§ INSTRUCTIONS TO FOLLOW
This exercise calls for the records to be repeated in full, exactly as written.

/---

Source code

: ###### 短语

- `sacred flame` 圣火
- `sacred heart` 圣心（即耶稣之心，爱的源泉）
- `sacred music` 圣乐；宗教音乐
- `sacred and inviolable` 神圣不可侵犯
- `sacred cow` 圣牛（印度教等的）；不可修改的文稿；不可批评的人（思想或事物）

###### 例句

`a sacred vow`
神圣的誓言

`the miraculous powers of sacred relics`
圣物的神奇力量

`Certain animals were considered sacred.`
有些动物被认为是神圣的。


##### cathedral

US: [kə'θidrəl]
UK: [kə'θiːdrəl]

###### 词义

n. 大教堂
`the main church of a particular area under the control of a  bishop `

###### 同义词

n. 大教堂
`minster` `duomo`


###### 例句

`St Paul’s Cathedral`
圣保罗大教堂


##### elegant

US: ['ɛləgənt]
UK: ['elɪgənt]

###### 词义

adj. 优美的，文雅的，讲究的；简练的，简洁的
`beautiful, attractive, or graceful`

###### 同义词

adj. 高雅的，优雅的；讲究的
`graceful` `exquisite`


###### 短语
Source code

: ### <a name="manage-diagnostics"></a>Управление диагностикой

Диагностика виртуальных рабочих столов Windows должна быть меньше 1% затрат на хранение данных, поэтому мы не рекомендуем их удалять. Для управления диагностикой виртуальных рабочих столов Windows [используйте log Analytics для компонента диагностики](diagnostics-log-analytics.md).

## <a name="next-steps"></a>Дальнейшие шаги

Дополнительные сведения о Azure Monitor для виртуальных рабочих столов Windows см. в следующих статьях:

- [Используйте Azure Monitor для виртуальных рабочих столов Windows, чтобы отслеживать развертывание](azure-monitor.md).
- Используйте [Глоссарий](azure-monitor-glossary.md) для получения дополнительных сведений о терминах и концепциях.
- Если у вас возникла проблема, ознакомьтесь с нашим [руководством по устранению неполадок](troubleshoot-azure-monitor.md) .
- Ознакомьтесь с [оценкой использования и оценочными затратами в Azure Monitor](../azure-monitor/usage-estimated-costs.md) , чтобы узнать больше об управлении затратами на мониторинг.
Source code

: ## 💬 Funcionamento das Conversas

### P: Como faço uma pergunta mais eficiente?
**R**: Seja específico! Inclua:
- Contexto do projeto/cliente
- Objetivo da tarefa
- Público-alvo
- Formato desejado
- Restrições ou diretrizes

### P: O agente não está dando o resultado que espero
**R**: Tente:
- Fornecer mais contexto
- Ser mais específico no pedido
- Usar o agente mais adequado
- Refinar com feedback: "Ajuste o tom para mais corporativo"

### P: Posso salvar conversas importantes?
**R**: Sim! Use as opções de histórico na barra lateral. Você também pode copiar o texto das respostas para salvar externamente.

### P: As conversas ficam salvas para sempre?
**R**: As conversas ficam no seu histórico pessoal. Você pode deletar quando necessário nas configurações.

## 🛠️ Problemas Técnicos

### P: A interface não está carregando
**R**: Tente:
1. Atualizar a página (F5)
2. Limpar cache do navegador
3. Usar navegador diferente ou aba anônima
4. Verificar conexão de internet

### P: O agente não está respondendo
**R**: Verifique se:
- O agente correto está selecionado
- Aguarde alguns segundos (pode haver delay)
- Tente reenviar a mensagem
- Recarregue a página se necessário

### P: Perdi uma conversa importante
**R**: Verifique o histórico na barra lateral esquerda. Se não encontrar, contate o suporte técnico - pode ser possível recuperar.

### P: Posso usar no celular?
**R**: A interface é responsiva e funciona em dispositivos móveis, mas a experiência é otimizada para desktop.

\---

§ TASK SOLUTION
Source code

: ###### 短语

- `sacred flame` 圣火
- `sacred heart` 圣心（即耶稣之心，爱的源泉）
- `sacred music` 圣乐；宗教音乐
- `sacred and inviolable` 神圣不可侵犯
- `sacred cow` 圣牛（印度教等的）；不可修改的文稿；不可批评的人（思想或事物）

###### 例句

`a sacred vow`
神圣的誓言

`the miraculous powers of sacred relics`
圣物的神奇力量

`Certain animals were considered sacred.`
有些动物被认为是神圣的。


##### cathedral

US: [kə'θidrəl]
UK: [kə'θiːdrəl]

###### 词义

n. 大教堂
`the main church of a particular area under the control of a  bishop `

###### 同义词

n. 大教堂
`minster` `duomo`


###### 例句

`St Paul’s Cathedral`
圣保罗大教堂


##### elegant

US: ['ɛləgənt]
UK: ['elɪgənt]

###### 词义

adj. 优美的，文雅的，讲究的；简练的，简洁的
`beautiful, attractive, or graceful`

###### 同义词

adj. 高雅的，优雅的；讲究的
`graceful` `exquisite`


###### 短语
Source code

: ### <a name="manage-diagnostics"></a>Управление диагностикой

Диагностика виртуальных рабочих столов Windows должна быть меньше 1% затрат на хранение данных, поэтому мы не рекомендуем их удалять. Для управления диагностикой виртуальных рабочих столов Windows [используйте log Analytics для компонента диагностики](diagnostics-log-analytics.md).

## <a name="next-steps"></a>Дальнейшие шаги

Дополнительные сведения о Azure Monitor для виртуальных рабочих столов Windows см. в следующих статьях:

- [Используйте Azure Monitor для виртуальных рабочих столов Windows, чтобы отслеживать развертывание](azure-monitor.md).
- Используйте [Глоссарий](azure-monitor-glossary.md) для получения дополнительных сведений о терминах и концепциях.
- Если у вас возникла проблема, ознакомьтесь с нашим [руководством по устранению неполадок](troubleshoot-azure-monitor.md) .
- Ознакомьтесь с [оценкой использования и оценочными затратами в Azure Monitor](../azure-monitor/usage-estimated-costs.md) , чтобы узнать больше об управлении затратами на мониторинг.
Source code

: ## 💬 Funcionamento das Conversas

### P: Como faço uma pergunta mais eficiente?
**R**: Seja específico! Inclua:
- Contexto do projeto/cliente
- Objetivo da tarefa
- Público-alvo
- Formato desejado
- Restrições ou diretrizes

### P: O agente não está dando o resultado que espero
**R**: Tente:
- Fornecer mais contexto
- Ser mais específico no pedido
- Usar o agente mais adequado
- Refinar com feedback: "Ajuste o tom para mais corporativo"

### P: Posso salvar conversas importantes?
**R**: Sim! Use as opções de histórico na barra lateral. Você também pode copiar o texto das respostas para salvar externamente.

### P: As conversas ficam salvas para sempre?
**R**: As conversas ficam no seu histórico pessoal. Você pode deletar quando necessário nas configurações.

## 🛠️ Problemas Técnicos

### P: A interface não está carregando
**R**: Tente:
1. Atualizar a página (F5)
2. Limpar cache do navegador
3. Usar navegador diferente ou aba anônima
4. Verificar conexão de internet

### P: O agente não está respondendo
**R**: Verifique se:
- O agente correto está selecionado
- Aguarde alguns segundos (pode haver delay)
- Tente reenviar a mensagem
- Recarregue a página se necessário

### P: Perdi uma conversa importante
**R**: Verifique o histórico na barra lateral esquerda. Se não encontrar, contate o suporte técnico - pode ser possível recuperar.

### P: Posso usar no celular?
**R**: A interface é responsiva e funciona em dispositivos móveis, mas a experiência é otimizada para desktop.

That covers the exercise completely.